Jiang Yuan, He Yunxiao, Zhang Heping
Yuan Jiang is an assistant professor at Department of Statistics, Oregon State University, Corvallis, Oregon 97331-4606. Yunxiao He is an associate director at the Nielsen Company, 770 Broadway, New York, New York 10003-9595. Heping Zhang is a Susan Dwight Bliss Professor at Department of Biostatistics, Yale University School of Public Health, and a Professor at the Child Study Center, Yale University School of Medicine, New Haven, Connecticut 06520-8034. He is also a Chang-Jiang and 1000-plan scholar at Sun Yat-Sen University, Guangzhou, China.
J Am Stat Assoc. 2016;111(513):355-376. doi: 10.1080/01621459.2015.1008363. Epub 2016 May 5.
LASSO is a popular statistical tool often used in conjunction with generalized linear models that can simultaneously select variables and estimate parameters. When there are many variables of interest, as in current biological and biomedical studies, the power of LASSO can be limited. Fortunately, so much biological and biomedical data have been collected and they may contain useful information about the importance of certain variables. This paper proposes an extension of LASSO, namely, prior LASSO (pLASSO), to incorporate that prior information into penalized generalized linear models. The goal is achieved by adding in the LASSO criterion function an additional measure of the discrepancy between the prior information and the model. For linear regression, the whole solution path of the pLASSO estimator can be found with a procedure similar to the Least Angle Regression (LARS). Asymptotic theories and simulation results show that pLASSO provides significant improvement over LASSO when the prior information is relatively accurate. When the prior information is less reliable, pLASSO shows great robustness to the misspecification. We illustrate the application of pLASSO using a real data set from a genome-wide association study.

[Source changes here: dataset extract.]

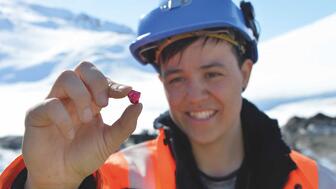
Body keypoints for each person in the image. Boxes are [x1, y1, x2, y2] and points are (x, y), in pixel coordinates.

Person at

套索(LASSO)是一种常用的统计工具,常与广义线性模型结合使用,它可以同时选择变量并估计参数。当存在许多感兴趣的变量时,如在当前的生物学和生物医学研究中,LASSO的功效可能会受到限制。幸运的是,已经收集了大量的生物学和生物医学数据,这些数据可能包含有关某些变量重要性的有用信息。本文提出了LASSO的一种扩展,即先验LASSO(pLASSO),将该先验信息纳入惩罚广义线性模型。通过在LASSO准则函数中添加先验信息与模型之间差异的额外度量来实现这一目标。对于线性回归,可以使用类似于最小角回归(LARS)的过程找到pLASSO估计器的整个解路径。渐近理论和模拟结果表明,当先验信息相对准确时,pLASSO比LASSO有显著改进。当先验信息不太可靠时,pLASSO对错误设定表现出很强的稳健性。我们使用来自全基因组关联研究的真实数据集说明了pLASSO的应用。